Carlyle has said that it does not lobby the federal government, thus avoiding a
conflict of interest when, for example, Carlucci met Rumsfeld in February when
several important defence contracts were under consideration. But critics see
that as a matter of definition.
"It should be a deep cause for concern that a closely held company like Carlyle
can simultaneously have directors and advisers that are doing business and
making money and also advising the president of the United States," says Peter
Eisner, managing director of the Center for Public Integrity, a
non-profit-making Washington think-tank. "The problem comes when private
business and public policy blend together. What hat is former president Bush
wearing when he tells Crown Prince Abdullah not to worry about US policy in
the Middle East? What hat does he use when he deals with South Korea, and
causes policy changes there? Or when James Baker helps argue the presidential
election in the younger Bush's favour? It's a kitchen-cabinet situation, and the
informality involved is precisely a mark of Carlyle's success."
The world of private equity is an inherently secretive one. Firms such as Carlyle
make most of their money buying firms which are not publicly traded, overhauling
them and selling them at a profit, so the process by which likely targets are
evaluated is much more confidential than on the open market. "These firms
certainly don't go out of their way to get into the headlines," says Steven Bell,
chief economist at Deutsche Asset Management. "They'd rather make a splash in
Institutional Pensions Week. The aim is to realise very high returns for your
investors while exerting a high degree of control over the company. You don't
want to get into the headlines when you force the management to fire a
director."
The process has worked wonders at United, and this month the firm announced
plans to go public, giving Carlyle the chance to cash in its investment.

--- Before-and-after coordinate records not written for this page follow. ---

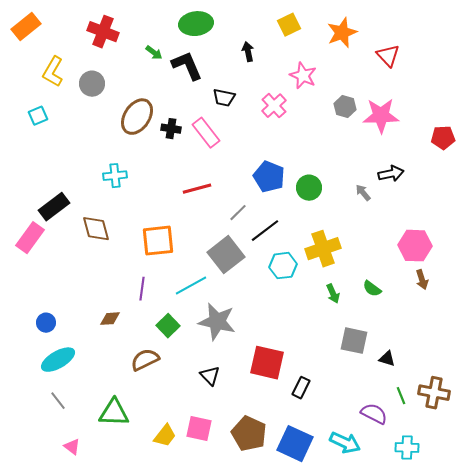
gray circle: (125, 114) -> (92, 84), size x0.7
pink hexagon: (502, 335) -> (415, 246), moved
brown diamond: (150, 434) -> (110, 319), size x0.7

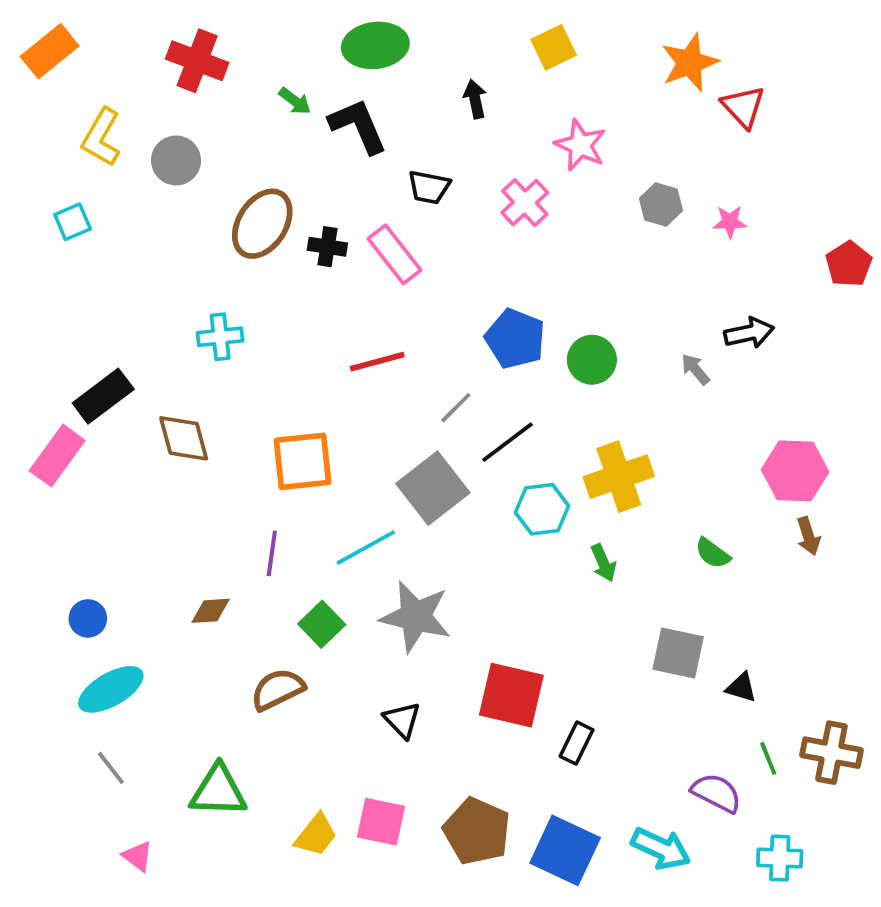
orange star: (342, 33) -> (690, 63), moved
pink star: (381, 116) -> (730, 222), size x0.5
red pentagon: (443, 138) -> (849, 264), turned -30
green arrow: (333, 294) -> (603, 563), moved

But what sets Carlyle apart is the way it has exploited its political contacts.
When Carlucci arrived there in 1989, he brought with him a phalanx of former
subordinates from the CIA and the Pentagon, and an awareness of the scale of
business a company like Carlyle could do in the corridors and steak-houses of
Washington. In a decade and a half, the firm has been able to realise a 34% rate
of return on its investments, and now claims to be the largest private equity firm
in the world. Success brought more investors, including the international
financier George Soros and, in 1995, the wealthy Saudi Binladin family, who
insist they long ago severed all links with their notorious relative. The first
president Bush is understood to have visited the Binladins in Saudi Arabia twice
on the firm's behalf.
The Carlyle Group does not employ anyone at its Washington headquarters to
deal with the press. Inquiries about the links with the Binladins (as most of the
family choose to spell their name) are instead referred to someone outside the
company, on condition he is referred to only as "a source familiar with the
relationship". This source says: "I can confirm the fact that any Binladin Group
investment in Carlyle has been terminated or is being terminated. It amounted to
a $2m investment in the Carlyle II Fund, which was anyway a very small portion
of a $1.3bn fund. In the scheme of the investments and in the scheme of the
business of either party it was very small. We have to get this into perspective.

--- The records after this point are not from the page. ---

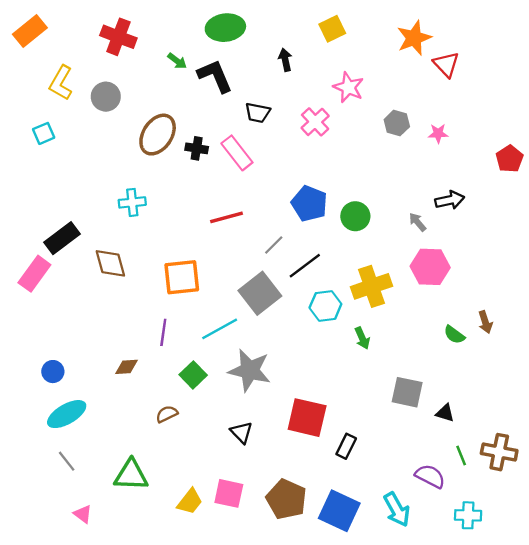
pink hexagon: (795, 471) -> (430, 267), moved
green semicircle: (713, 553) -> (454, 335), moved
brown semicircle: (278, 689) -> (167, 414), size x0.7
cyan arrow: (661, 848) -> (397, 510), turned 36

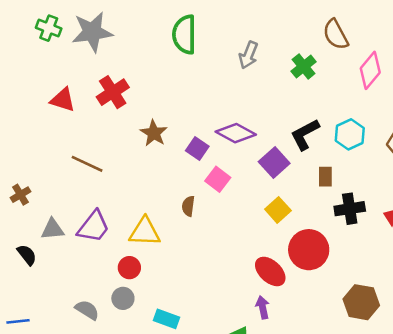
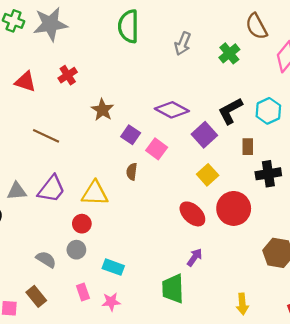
red cross: (113, 92) -> (68, 75), size x0.7
purple square: (197, 148) -> (131, 135), moved
red ellipse: (270, 271) -> (192, 214), moved
purple arrow: (263, 307) -> (195, 257), turned 48

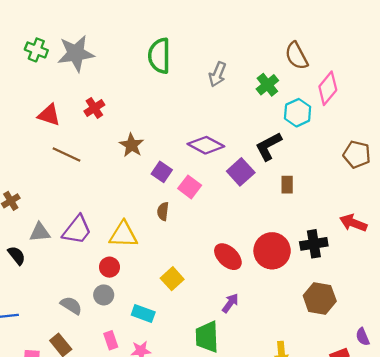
cyan hexagon: (268, 111) -> (298, 113), moved
brown line: (46, 136) -> (67, 154), moved
black cross: (268, 174) -> (314, 244), moved
yellow square: (208, 175) -> (172, 279), moved

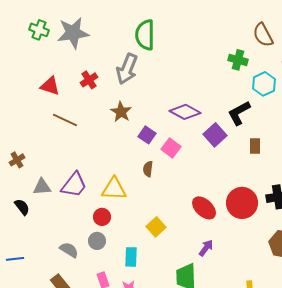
gray arrow: (217, 74) -> (127, 69), moved, size x1.4
green cross: (267, 85) -> (238, 60), turned -36
cyan rectangle: (143, 314) -> (131, 257), turned 72

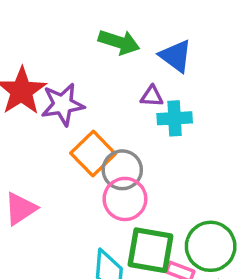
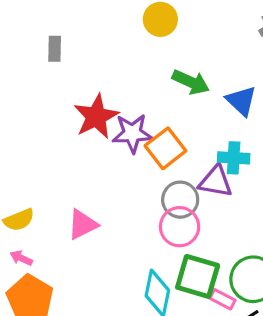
purple triangle: (152, 96) -> (216, 181), moved, size x1.6
orange square: (93, 154) -> (165, 148), moved

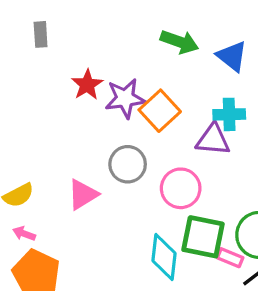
gray rectangle: (55, 49) -> (41, 34), moved
red star: (96, 117) -> (87, 85), size x0.7
gray circle: (180, 200) -> (128, 164), moved

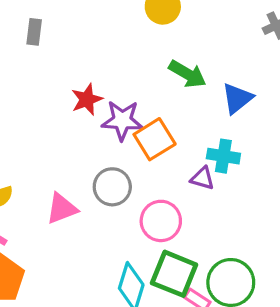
gray rectangle: (41, 34) -> (34, 32), moved
blue triangle: (232, 56) -> (237, 98), turned 32
purple triangle: (213, 140) -> (202, 178), size x0.7

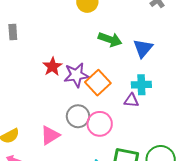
pink circle: (161, 221) -> (100, 124), moved

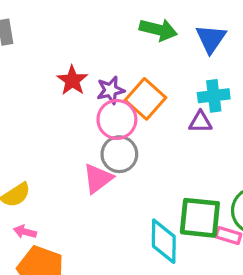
purple star: (76, 75) -> (111, 90), size x0.7
pink circle: (100, 124) -> (117, 119), moved
pink triangle: (50, 135) -> (98, 178), moved

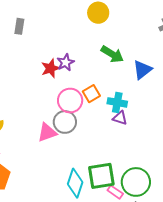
purple star: (111, 90) -> (66, 62), moved, turned -30
cyan cross: (214, 96) -> (117, 102), moved
orange square: (146, 99) -> (91, 94), size x0.7
green square: (200, 218) -> (101, 176), turned -32

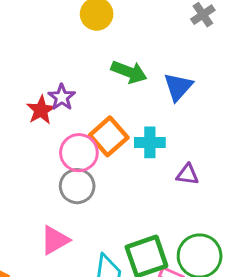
orange square: (91, 94) -> (109, 136), size x1.4
purple triangle: (120, 118) -> (187, 174), moved
pink triangle: (47, 132) -> (55, 240), moved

But I think there was a sense that there were questions being raised and some
controversy, and for such a small amount of money it was something that we
wanted to put behind us. It was just a business decision."

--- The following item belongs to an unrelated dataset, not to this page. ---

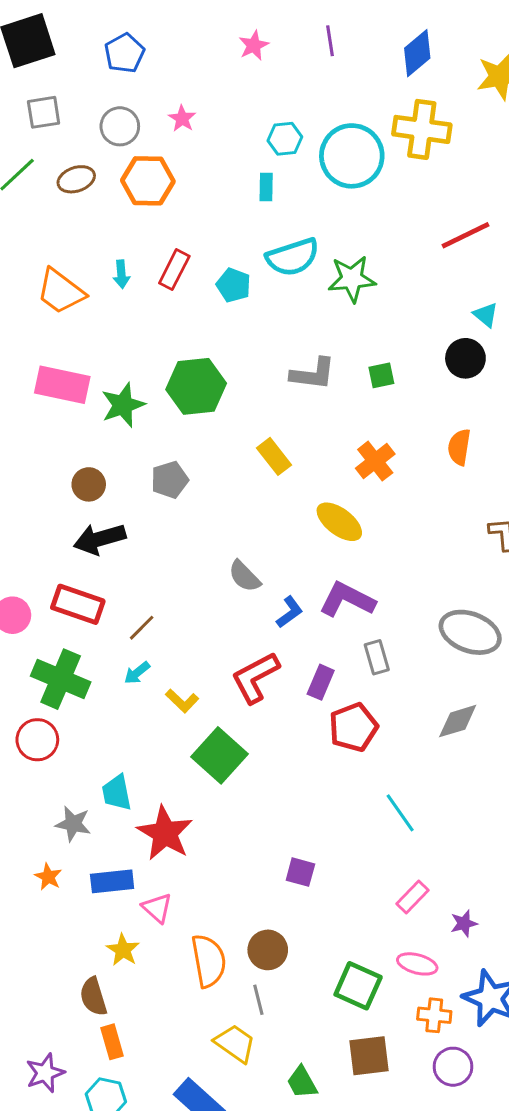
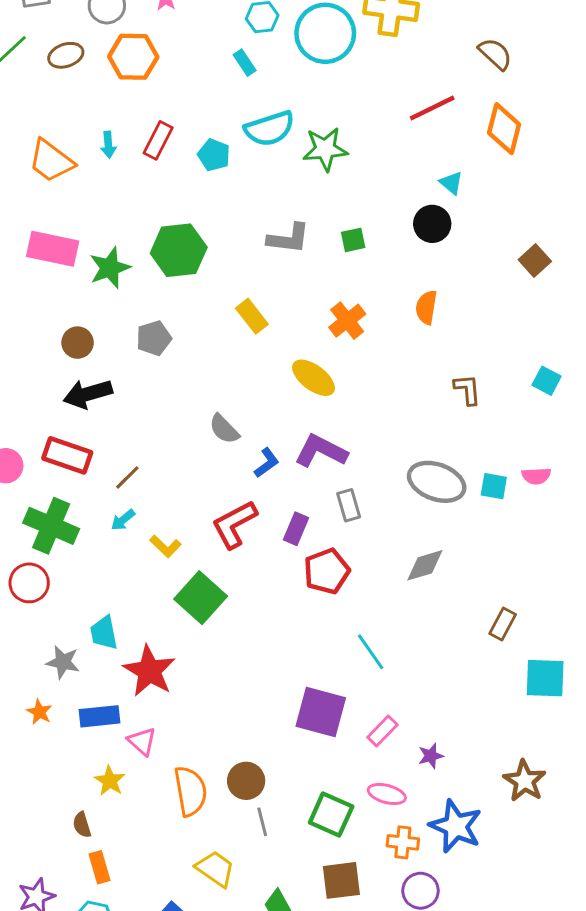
cyan rectangle: (266, 187) -> (245, 63), turned -35
purple square: (300, 872) -> (321, 712), moved, size x1.8
brown semicircle: (93, 997) -> (82, 825), size x0.7
gray line: (258, 1000) -> (262, 822), moved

But if the Binladins' connection to the Carlyle Group lasted no more than six
years, the current President Bush's own links to the firm go far deeper. In 1990,
he was appointed to the board of one of Carlyle's first purchases, an airline food
business called Caterair, which they eventually sold at a loss. He left the board in
1992, later to become Governor of Texas. Shortly thereafter, he was
responsible for appointing several members of the board which controlled the
investment of Texas teachers' pension funds. A few years later, the board
decided to invest $100m of public money in the Carlyle Group. The firm's magic
touch was already bringing results. Today, it is proving as fruitful as ever.